One of the main questions that I’ll be looking at within the group is “How and why are mainstream news outlets in Australia attempting to incorporate aspects of open journalism?” which gives me a good starting point, with a lot of broad aspects to cover. But I think here, I have come across my key difficulty when undertaking any research assignment – starting. Group discussions and the reading material that has been contributed to our shared drop box folder and Facebook page have all been excellent, but finding that extra bit of motivation to really sit down, summarise, annotate and critique a reading, then to begin writing is something that I have always found the hardest. And like I said, narrowing the research field into something manageable. Time management is also difficult when it comes to the scale of the task we’ve undertaken. All of us obviously have other essays and assignments to write. I feel like there is a crucial time to get major work done here, and I’m worried that it may slip by.
So what’s my solution?
I have found during the course of my studies, that what works for me in terms of getting motivated and getting things done, is as simple as writing a list or schedule of what needs to be done, and when I should do them. If I tell myself that I’m going to start writing an assignment on such and such a date, at such and such a time (when I know that I’ll otherwise be watching a movie, or browsing the internet) then ninety percent of the time I will actually do it. Planning, setting goals and making an agenda I can work to (however simply I lay this agenda out) is something that I find extremely helpful. In the coming days (make that a Friday evening – if it’s written down, then I’ll do it, see?) I’ll set dates and times that I can set aside just for Media Industries (and for my other courses – can’t be forgetting those!)
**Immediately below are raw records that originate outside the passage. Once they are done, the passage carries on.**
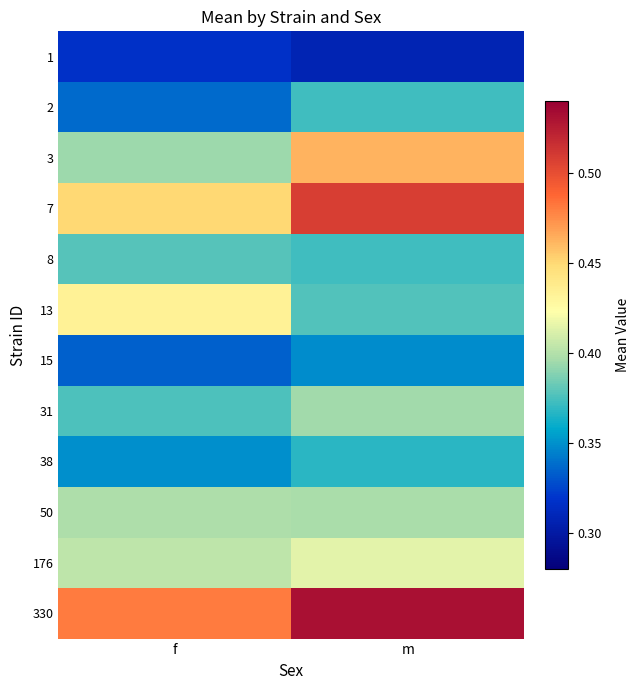

Reading left to right, extract all data points from this chart.

1: f=0.3	m=0.3
2: f=0.3	m=0.4
3: f=0.4	m=0.5
7: f=0.5	m=0.5
8: f=0.4	m=0.4
13: f=0.4	m=0.4
15: f=0.3	m=0.3
31: f=0.4	m=0.4
38: f=0.3	m=0.4
50: f=0.4	m=0.4
176: f=0.4	m=0.4
330: f=0.5	m=0.5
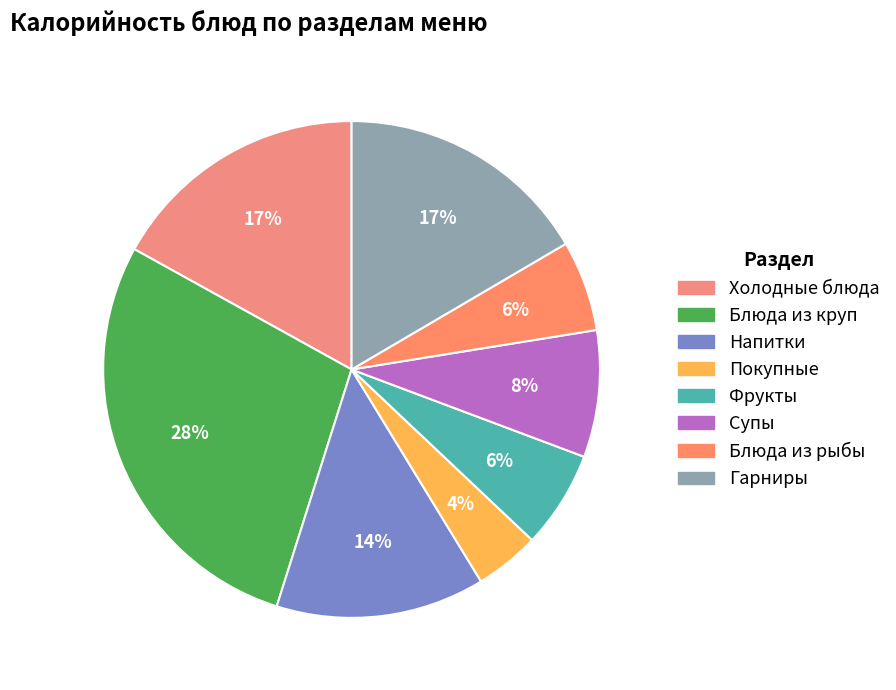

To the nearest percent, what is the difference between the Блюда из круп and Супы slice percentages?

20%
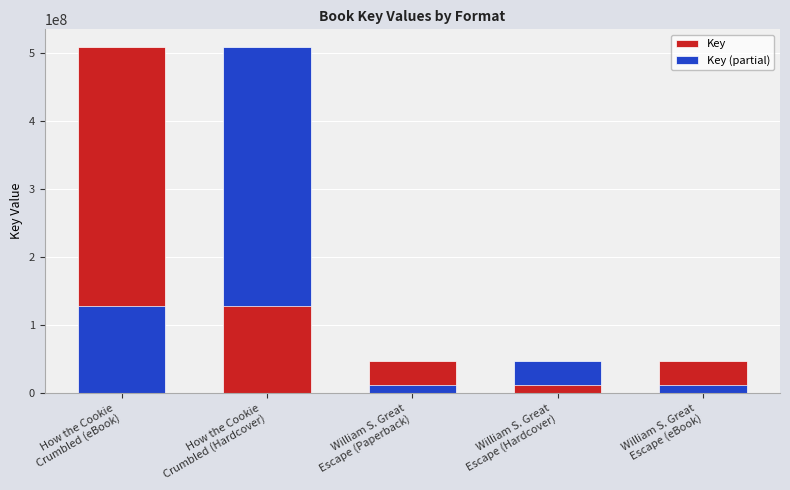

The value of Key (partial) at William S. Great
Escape (Paperback) is 11768590.0. True or false?

True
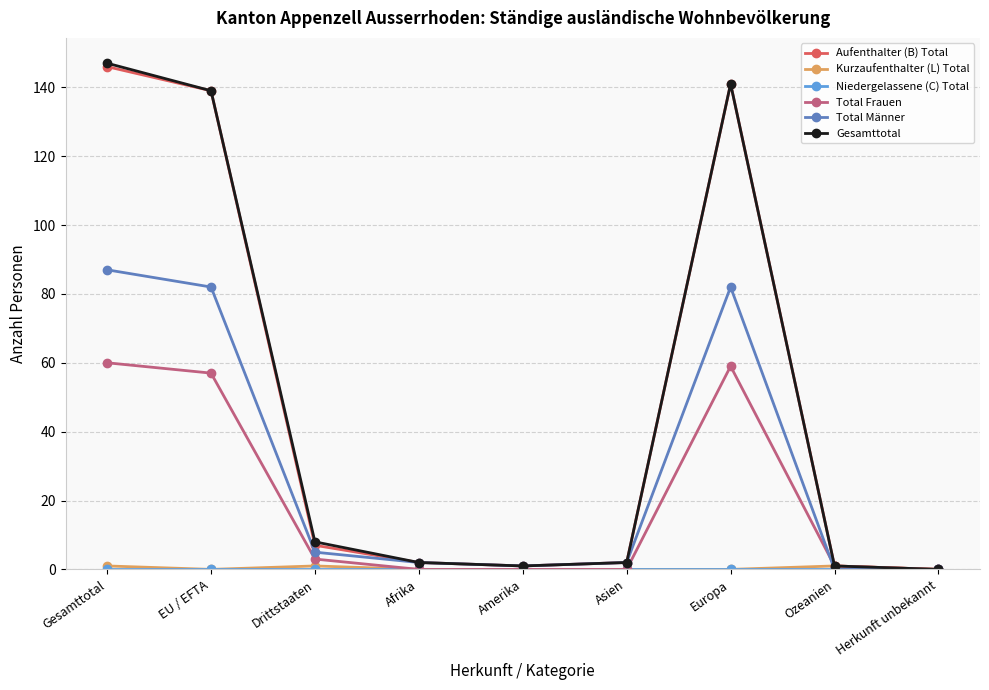

At which label does Total Männer reach its peak?

Gesamttotal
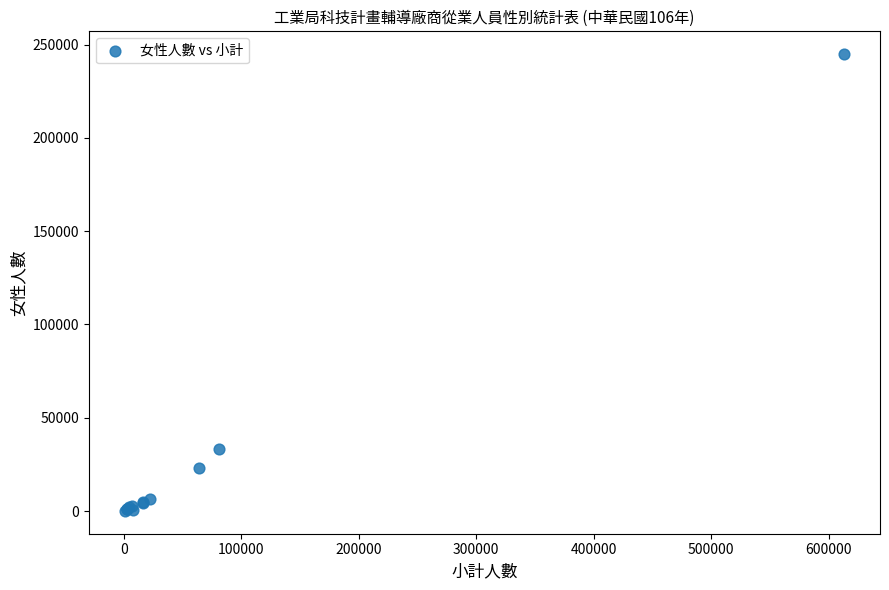

What Y value in the scatter plot is closest to 122491?

33303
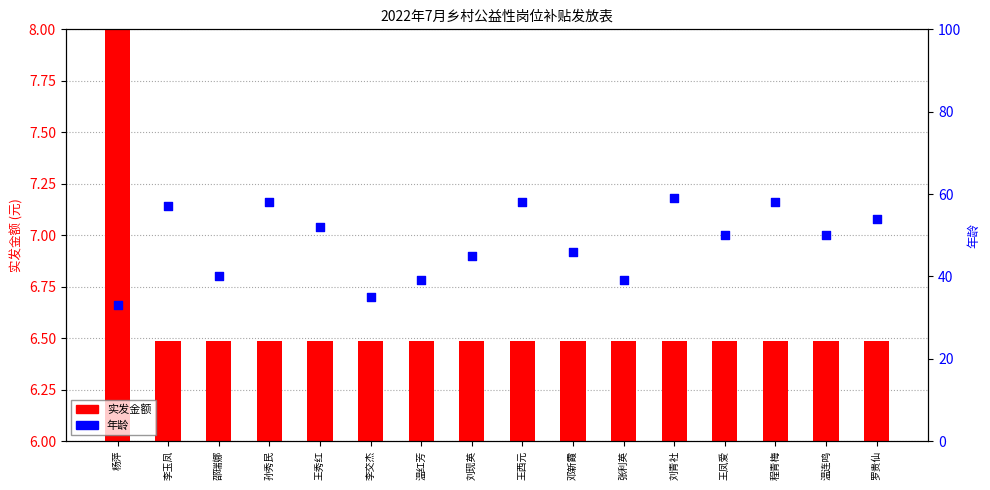

Which series reaches the minimum Y coordinate?

实发金额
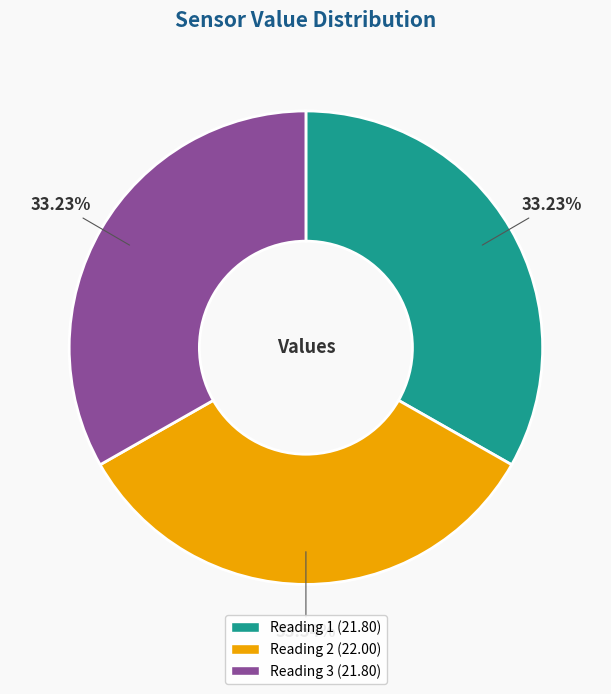

Is there any slice that represents more than half of the pie?

No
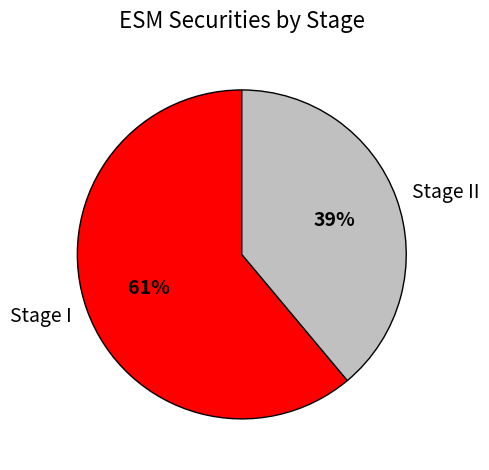

How many slices are in this pie chart?

2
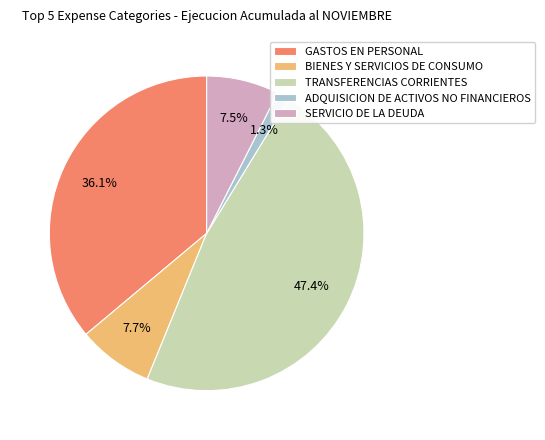

To the nearest percent, what is the average slice percentage?

20%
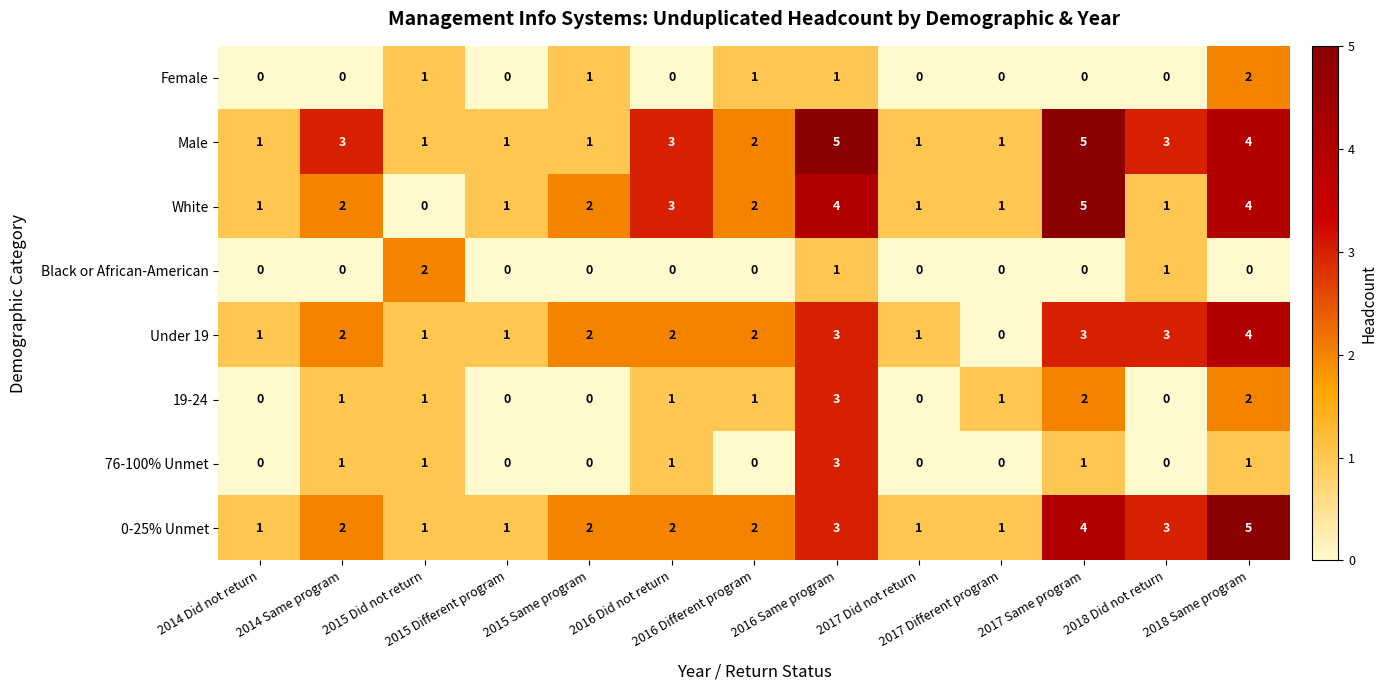

What is the maximum value shown in the chart?

5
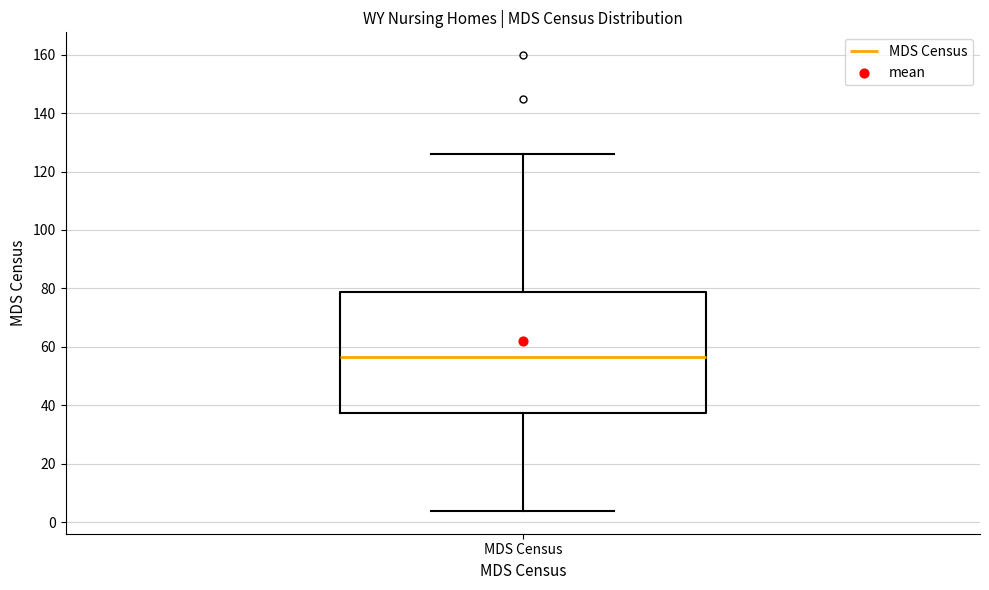

Transcribe this box plot: give where the median line is, the range the box spans, and where the two whiskers end, as read against the y-axis. The values are not printed on the chart, so give them approximately, as read against the axis.

median 56, box 38 to 78, whiskers 4 to 126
As for what I’ve done already – reading. I’ve been reading articles that fellow group members have shared, their thoughts on them and some I’ve found myself. I’ve even contributed some to the drop box folder. Gathering a wealth of relevant articles and information will hopefully lead to more sources. I have been reflecting to some extent on the research journey itself on this blog where I try to post, not a lot, but rather more detailed posts (quality over quantity if I can) but sometimes it’s worth doing a quick post if I find something interesting/relevant and don’t have a lot of time. A lot of the posts that I have at the moment were when I was trying to figure out what I was interested in, and I even did a post on the ‘research journey‘ Our group has set up a shared blog where we shall be posting our own individual findings. This will make things a lot easier in terms of collating and combining our research, and as James noted, writing in a public space will make us think more about what we’re writing, and how we say it. It will force us, in a way, to write better.
In terms of where I’ve been looking for information? Library databases for a start, and they have been pretty useful. I have a tendency to focus on academic articles, and I’ve been looking for some focusing on The Guardian newspaper if I can, but I’m thinking I will branch out to look for pieces about successful examples of open journalism in general, and I will be possibly examining some statistical analyses comparing where people get their news – how many still buy newspapers as opposed to looking online, and how many people will go for the big news sources, like The Herald Sun or The Age? If a more open model of journalism is the way things are going, how many people still persist with the traditional model etc. Those are some more things I want to know.
I’ve said it already, but one of the reasons I’m looking into this topic is because of it’s relevance. It goes without saying that this report/essay we produce at the end will hopefully be of particular interest to those in the field of journalism itself – students and (maybe) even academics alike. I can’t believe (and anyway, evidence shows) that it is possible for journalism to continue in the same way that it has for the last few decades. There have already been shifts with the advent of the digital age, and hopefully this can provide insight into further changes that will take place. It could also intersect, and here I’m returning to my original and most basic interest, with studies or research into the changing media producer/consumer dynamic. ‘Media Industries’ covers an incredibly broad spectrum, and journalism is a part of that.